Why do we continue to raise the dead to demonstrate AI? We seem to take advantage of well-known artists’ conceived symbolisms and their historical influence to generate skeuomorphic outcomes – like the examples of Deep Cat, Honeymoon in Hell?, Beethoven’s 10th Symphony, and Bach Chorales. The benefits come from its economy in demonstration and false sense of equating with the past masteries. However, as Wang mentions in the article, this stylistic transfer misses the semantics of the artist and also the audience. It is also absent from having significant gains in transparency or incorporating human preference and agency.
Can the AI generate more than a stylistic transfer – perhaps a reinterpretation? Volodos’ take on Turkish March by Mozart is frequently played by pianists, and the piece takes the motive and presents it in a grand, virtuosic way. “Reinterpretation” was done by Volodos, with clear intentions throughout the piece. Would an AI be able to reinterpret? I’m sure no human being is able to reinterpret without data and experience piled up. However, there is something more than data. Humans are able to translate their longing for their mother nation into music and metaphorize falling and landing into life struggles and resilience. I think this kind of recontextualization in the fundamental level may be what current AI might lack.
Perhaps, this is where human-in-the-loop may be most efficient at – putting in something that’s more than data into the loop such as reinterpretation, intention, meaning, emotion, and more. The three design principles (Value human agency, Granularity is a virtue, and Interfaces should extend us) resonate greatly in this sense. Humans are in the main control. Like an automatic vehicle! The gear changes are automatic, yet the rest of the control is human-dependent. Granularity allows for human nuance to take place, making the interaction richer. Lastly, the extended interface gives embodiment and room for expression.
When designing with AI, I struggled locating the North Star as AI often disagreed with my navigation towards it. However, perhaps the critical thinking I should heed to before deciding on the North Star are the two principles (7.11A and 7.11B). What kind of things can be automated? What is more than data, and how can I make interventions? What is my role in this?

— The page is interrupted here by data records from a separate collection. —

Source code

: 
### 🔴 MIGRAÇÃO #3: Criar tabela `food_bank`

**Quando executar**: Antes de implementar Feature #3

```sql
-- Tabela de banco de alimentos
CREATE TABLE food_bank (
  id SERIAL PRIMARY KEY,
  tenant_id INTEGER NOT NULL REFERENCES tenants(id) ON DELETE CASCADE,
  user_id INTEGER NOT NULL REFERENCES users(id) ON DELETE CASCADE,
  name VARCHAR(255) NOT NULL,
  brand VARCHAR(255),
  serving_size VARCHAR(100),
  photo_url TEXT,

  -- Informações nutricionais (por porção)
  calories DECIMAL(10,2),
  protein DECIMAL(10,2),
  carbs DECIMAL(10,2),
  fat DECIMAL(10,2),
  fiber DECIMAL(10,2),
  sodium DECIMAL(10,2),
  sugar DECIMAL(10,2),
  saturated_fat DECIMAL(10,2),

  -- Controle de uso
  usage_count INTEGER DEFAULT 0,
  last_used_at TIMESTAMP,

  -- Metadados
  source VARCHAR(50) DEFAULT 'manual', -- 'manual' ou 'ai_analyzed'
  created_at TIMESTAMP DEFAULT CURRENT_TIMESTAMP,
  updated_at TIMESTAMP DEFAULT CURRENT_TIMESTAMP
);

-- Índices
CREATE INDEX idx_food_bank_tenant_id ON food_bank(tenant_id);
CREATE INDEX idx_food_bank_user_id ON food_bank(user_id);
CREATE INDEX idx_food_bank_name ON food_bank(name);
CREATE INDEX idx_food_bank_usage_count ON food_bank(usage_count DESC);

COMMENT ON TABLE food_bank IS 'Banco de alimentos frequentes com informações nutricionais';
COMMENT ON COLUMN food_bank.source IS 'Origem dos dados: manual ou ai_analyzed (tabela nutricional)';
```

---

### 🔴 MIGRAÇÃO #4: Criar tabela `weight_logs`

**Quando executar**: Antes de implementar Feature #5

One more thing I would add is, why is this automation needed?
<List of AI supported activities>
1. Transcription supporter - a system that suggests chord progressions based on given input – where users can select from possible chords.

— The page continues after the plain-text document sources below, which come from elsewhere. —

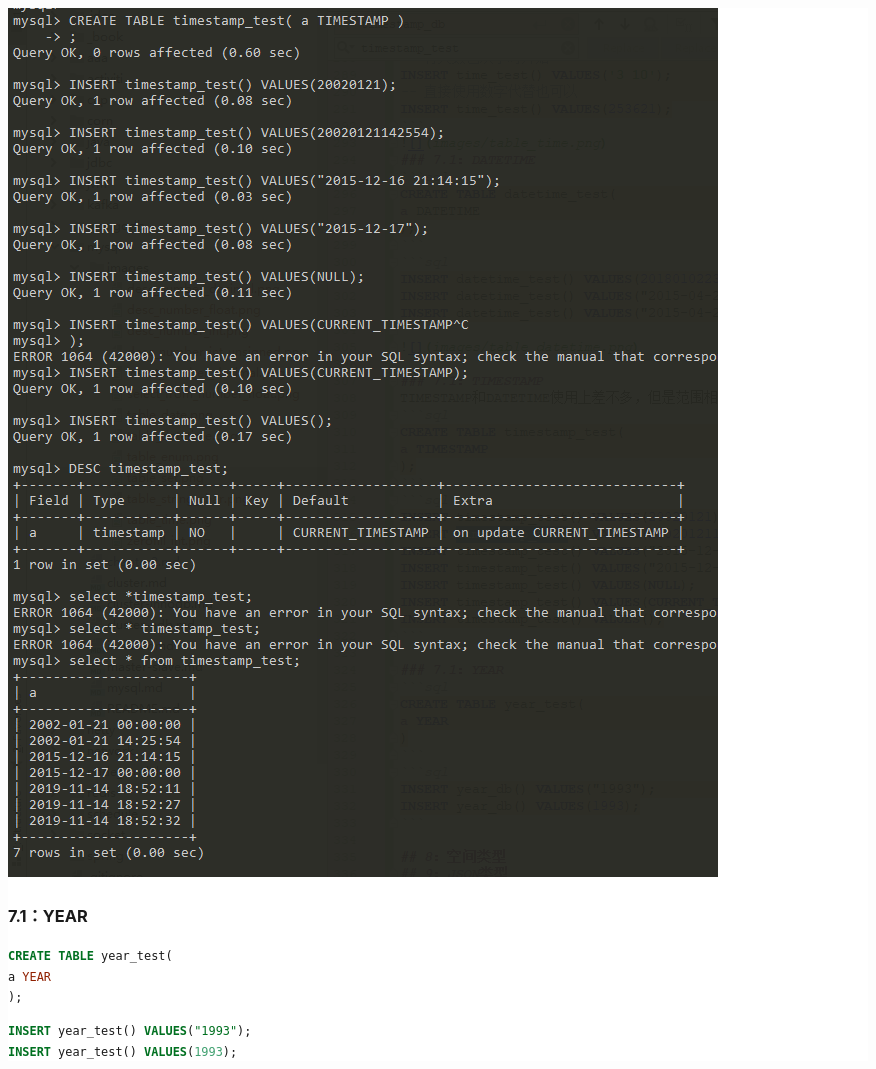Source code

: ![](images/table_timestamp.png)

### 7.1：YEAR
```sql
CREATE TABLE year_test(
a YEAR
);
```
```sql
INSERT year_test() VALUES("1993");
INSERT year_test() VALUES(1993);
```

2. Reharmonization supporter – a system that suggests conventional to unique chord progressions based on the given context – where users can select from possible chords.
3. Hand gesture customization in VR – simple gestures like pinch or wave can be further customized to the user, and users can intervene during training phase.

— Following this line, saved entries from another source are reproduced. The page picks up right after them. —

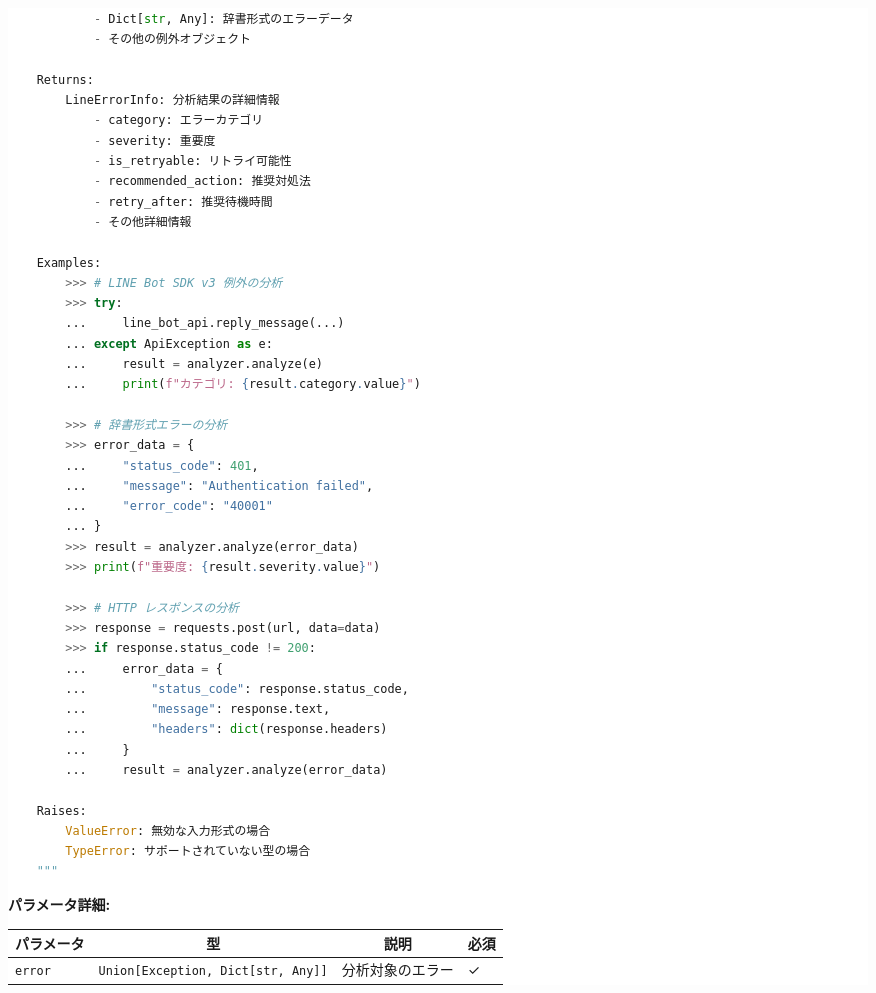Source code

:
 ```python
            - Dict[str, Any]: 辞書形式のエラーデータ
            - その他の例外オブジェクト

    Returns:
        LineErrorInfo: 分析結果の詳細情報
            - category: エラーカテゴリ
            - severity: 重要度
            - is_retryable: リトライ可能性
            - recommended_action: 推奨対処法
            - retry_after: 推奨待機時間
            - その他詳細情報

    Examples:
        >>> # LINE Bot SDK v3 例外の分析
        >>> try:
        ...     line_bot_api.reply_message(...)
        ... except ApiException as e:
        ...     result = analyzer.analyze(e)
        ...     print(f"カテゴリ: {result.category.value}")

        >>> # 辞書形式エラーの分析
        >>> error_data = {
        ...     "status_code": 401,
        ...     "message": "Authentication failed",
        ...     "error_code": "40001"
        ... }
        >>> result = analyzer.analyze(error_data)
        >>> print(f"重要度: {result.severity.value}")

        >>> # HTTP レスポンスの分析
        >>> response = requests.post(url, data=data)
        >>> if response.status_code != 200:
        ...     error_data = {
        ...         "status_code": response.status_code,
        ...         "message": response.text,
        ...         "headers": dict(response.headers)
        ...     }
        ...     result = analyzer.analyze(error_data)

    Raises:
        ValueError: 無効な入力形式の場合
        TypeError: サポートされていない型の場合
    """
```

**パラメータ詳細:**

| パラメータ | 型                                 | 説明             | 必須 |
| ---------- | ---------------------------------- | ---------------- | ---- |
| `error`    | `Union[Exception, Dict[str, Any]]` | 分析対象のエラー | ✓    |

4. Video game selection supporter – Not based on genre, but based on emotional fulfillment such as triumphant, challenging, therapeutic, flow, and energetic, and if the suggested game is a disagreement, provide fine-tuning words.
5. Activity suggestion and tracker – Have generalized data of emotional differences before and after an activity, make suggestions, compare and contrast the emotional outcome of the user, and further customize a set of suggestions.
6. Piano trio AI – Similar to iRealB Pro where piano, drum, and bass make accompaniments based on a score and tempo, have AI generated instruments to accompany with user inputs/corrections on their styles.
7. Customized bike gear change – taking user data, the bike automatically changes gear based on user preference and corrections
8. Customized voice to text – users can make corrections to falsely transcribed voice into text based on accents or frequently used proper nouns.
9. Reassurance supporter – from a data of reassuring sentences or words, the user can input their current emotion and obtain reassuring quotes provided in the past.
10. Play games with a piano - a system where it takes major chords to go right, minor chord to go left, trills to jump, etc.